Take a pause for a moment and do a deep think into the concept of nothing. The complete and utter absence of anything.
There are some people, a pretty decent percentage of us, who can’t actually do this. They have no internal dialogue. There are no voices in their heads, no chatter, no self-judgment or criticism.
Just blissful silence.
As a fairly regular practitioner of TM (Transcendental Meditation), I’ve spent most of my adult life trying to accomplish this. And what I have learned is that it’s a real struggle (for me at least) to find nothing. And as soon as I get there, I’m like, “Look at me, nothing in my head…. awww.”
I can’t even hear nothing.
I have Tinnitus. I have experienced this condition for as long as I can remember, for as long as I have had ears, probably. Even when I was a little kid, and I wandered around in the woods, I could never hear nothing—never complete silence (besides the birds and woodland creatures). There has always been a cerebrally generated sound in my ears.
The really odd thing for me about this is that I can’t explain what my tinnitus sounds like. I’ve tried. I can’t tell you what note it is or whether it’s a single note or multi-tonal. I can’t even hum it.
So, ironically, I have no words for it—nothing.
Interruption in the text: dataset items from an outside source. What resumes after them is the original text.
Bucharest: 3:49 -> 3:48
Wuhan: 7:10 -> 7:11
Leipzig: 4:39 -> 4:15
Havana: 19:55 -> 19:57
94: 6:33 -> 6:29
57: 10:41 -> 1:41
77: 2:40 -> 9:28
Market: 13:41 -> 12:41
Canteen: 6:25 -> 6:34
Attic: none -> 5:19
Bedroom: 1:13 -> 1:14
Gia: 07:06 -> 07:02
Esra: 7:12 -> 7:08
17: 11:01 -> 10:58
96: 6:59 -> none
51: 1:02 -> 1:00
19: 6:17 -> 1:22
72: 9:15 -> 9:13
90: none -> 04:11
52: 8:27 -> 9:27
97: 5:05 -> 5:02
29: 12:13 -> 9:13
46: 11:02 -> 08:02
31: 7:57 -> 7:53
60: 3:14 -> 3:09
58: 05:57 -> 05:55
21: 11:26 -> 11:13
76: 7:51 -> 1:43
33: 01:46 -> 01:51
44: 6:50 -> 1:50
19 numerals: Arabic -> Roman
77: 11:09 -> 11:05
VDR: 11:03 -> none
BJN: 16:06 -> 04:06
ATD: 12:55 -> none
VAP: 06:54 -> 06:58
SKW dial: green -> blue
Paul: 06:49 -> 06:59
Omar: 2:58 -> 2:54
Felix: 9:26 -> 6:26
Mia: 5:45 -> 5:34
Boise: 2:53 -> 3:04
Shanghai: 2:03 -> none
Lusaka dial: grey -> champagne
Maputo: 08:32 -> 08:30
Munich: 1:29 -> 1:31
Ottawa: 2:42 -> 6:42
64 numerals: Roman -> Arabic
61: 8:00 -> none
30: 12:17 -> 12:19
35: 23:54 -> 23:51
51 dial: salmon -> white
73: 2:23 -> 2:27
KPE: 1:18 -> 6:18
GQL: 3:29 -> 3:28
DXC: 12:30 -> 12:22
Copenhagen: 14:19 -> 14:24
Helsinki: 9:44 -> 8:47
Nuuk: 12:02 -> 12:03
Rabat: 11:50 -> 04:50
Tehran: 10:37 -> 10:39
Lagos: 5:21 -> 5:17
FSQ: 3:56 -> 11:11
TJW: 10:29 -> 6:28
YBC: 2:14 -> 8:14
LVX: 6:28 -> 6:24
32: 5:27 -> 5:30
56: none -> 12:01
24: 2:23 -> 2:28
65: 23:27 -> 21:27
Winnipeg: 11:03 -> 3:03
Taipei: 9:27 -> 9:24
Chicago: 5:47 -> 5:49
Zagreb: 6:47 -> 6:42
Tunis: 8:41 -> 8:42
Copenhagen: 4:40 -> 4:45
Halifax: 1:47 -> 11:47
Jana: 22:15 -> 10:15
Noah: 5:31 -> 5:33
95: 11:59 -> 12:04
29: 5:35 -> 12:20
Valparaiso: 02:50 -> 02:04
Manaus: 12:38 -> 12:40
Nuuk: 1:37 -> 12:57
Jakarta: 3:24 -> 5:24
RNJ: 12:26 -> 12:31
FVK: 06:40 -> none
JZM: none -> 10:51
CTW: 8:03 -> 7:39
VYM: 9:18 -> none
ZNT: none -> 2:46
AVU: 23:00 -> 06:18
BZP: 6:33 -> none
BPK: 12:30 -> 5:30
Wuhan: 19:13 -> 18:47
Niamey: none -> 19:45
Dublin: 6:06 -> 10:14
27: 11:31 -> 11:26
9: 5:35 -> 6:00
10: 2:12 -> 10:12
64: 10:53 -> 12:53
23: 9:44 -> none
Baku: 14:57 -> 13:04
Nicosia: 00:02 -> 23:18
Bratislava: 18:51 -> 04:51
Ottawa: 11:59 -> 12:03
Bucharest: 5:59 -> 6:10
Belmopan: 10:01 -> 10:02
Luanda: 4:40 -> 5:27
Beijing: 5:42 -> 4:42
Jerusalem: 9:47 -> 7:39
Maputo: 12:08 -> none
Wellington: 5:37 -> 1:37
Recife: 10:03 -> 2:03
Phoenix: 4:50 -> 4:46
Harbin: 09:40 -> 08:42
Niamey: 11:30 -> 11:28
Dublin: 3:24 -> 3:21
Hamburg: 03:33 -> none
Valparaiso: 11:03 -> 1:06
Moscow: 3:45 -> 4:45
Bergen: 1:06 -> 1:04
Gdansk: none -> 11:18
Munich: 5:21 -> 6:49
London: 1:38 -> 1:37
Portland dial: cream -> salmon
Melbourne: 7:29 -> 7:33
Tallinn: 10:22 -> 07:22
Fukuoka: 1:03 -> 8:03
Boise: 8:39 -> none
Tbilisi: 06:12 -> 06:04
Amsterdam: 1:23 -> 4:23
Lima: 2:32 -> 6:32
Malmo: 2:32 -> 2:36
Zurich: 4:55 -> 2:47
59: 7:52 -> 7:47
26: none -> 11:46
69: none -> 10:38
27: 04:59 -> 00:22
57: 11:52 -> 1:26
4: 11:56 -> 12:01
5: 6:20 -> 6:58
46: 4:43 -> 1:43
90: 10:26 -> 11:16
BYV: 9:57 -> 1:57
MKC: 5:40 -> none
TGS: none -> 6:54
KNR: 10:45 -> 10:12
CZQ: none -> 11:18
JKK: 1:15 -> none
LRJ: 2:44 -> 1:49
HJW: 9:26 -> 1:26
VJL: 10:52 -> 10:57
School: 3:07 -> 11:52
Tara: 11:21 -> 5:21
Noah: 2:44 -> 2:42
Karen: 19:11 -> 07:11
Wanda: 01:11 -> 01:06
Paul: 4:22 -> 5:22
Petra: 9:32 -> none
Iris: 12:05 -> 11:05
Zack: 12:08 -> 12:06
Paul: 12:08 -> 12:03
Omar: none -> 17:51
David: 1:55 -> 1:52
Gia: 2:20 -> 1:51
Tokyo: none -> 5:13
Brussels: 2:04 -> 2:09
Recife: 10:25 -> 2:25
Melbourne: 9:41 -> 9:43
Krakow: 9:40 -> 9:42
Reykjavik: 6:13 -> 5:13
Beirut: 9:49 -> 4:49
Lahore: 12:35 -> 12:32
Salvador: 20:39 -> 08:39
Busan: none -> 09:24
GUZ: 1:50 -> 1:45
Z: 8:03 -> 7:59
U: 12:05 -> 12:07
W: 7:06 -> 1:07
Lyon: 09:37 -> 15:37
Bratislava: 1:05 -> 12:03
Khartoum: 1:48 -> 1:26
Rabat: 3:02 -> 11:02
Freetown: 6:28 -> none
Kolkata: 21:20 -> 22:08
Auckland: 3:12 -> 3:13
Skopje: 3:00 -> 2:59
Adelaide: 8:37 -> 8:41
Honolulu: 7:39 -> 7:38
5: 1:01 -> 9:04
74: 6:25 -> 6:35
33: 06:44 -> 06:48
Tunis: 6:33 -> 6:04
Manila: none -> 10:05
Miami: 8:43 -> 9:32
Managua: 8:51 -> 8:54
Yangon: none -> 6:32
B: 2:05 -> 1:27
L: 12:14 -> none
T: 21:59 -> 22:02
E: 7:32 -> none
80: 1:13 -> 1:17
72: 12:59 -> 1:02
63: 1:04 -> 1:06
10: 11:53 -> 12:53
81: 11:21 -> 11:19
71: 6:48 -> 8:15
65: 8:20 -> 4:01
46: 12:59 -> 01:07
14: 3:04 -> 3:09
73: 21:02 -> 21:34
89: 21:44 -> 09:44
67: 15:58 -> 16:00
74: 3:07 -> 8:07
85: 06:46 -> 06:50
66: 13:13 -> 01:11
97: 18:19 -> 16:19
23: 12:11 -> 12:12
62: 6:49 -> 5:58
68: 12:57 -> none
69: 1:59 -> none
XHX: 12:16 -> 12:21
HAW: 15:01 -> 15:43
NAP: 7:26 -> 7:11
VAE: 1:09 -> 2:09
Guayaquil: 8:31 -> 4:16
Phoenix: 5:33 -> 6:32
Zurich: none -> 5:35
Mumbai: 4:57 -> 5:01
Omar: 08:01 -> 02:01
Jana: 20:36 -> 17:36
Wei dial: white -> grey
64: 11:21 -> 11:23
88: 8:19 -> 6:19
Even if you go into the cold void of outer space, it’s not nothing.
Space has a smell—gunpowder. And of course, space has a temperature—it’s cold. Although, it’s not absolute zero, which is not nothing. Absolute zero has a value, depending on what units you want to give it: −273.15 °C, −459.67 °F, or 0 K (Kelvin).
Yep, we couldn’t deal with the concept of no heat. We had to give its own name: Kelvin. One does not have “no Kelvin.” One has specifically zero Kelvin.
Speaking of zero, it’s a fairly recent concept. It took humans like 200,000 years to come up with it, depending on who you believe.
Even in the beginning, zero was just a placeholder to tell the different between 10 ticks on a clay tablet and 100. Imagine how many years the human species had to deal with the fact that 9 was the largest number (take that, billionaires).
If Mary had a billion apples and Timmy had no apples, Timmy didn’t count (pun intended?). Hmmm…
And, like the Blues Traveler’s song Hook, “I’ve said nothing so far / And I can keep it up for as long as it takes.”
But I won’t. I will stop because I have nothing left to say.
Happy reading, happy writing, happy doing anything,
David
Hi, David. Apparently, there is no nothing, as you have shown in your amusing post. I have many favorite lines. I'm sorry for the tinnitus but grateful you can hear the birds. Maybe you even have the Merlin app to help ID all the backyard bird sounds concurrently? It would be a good investment for when tinnitus is at its worst. Meanwhile, I, at least, am up for more 'nothing' contemplation. You seem to be getting at something and the ride along is fun.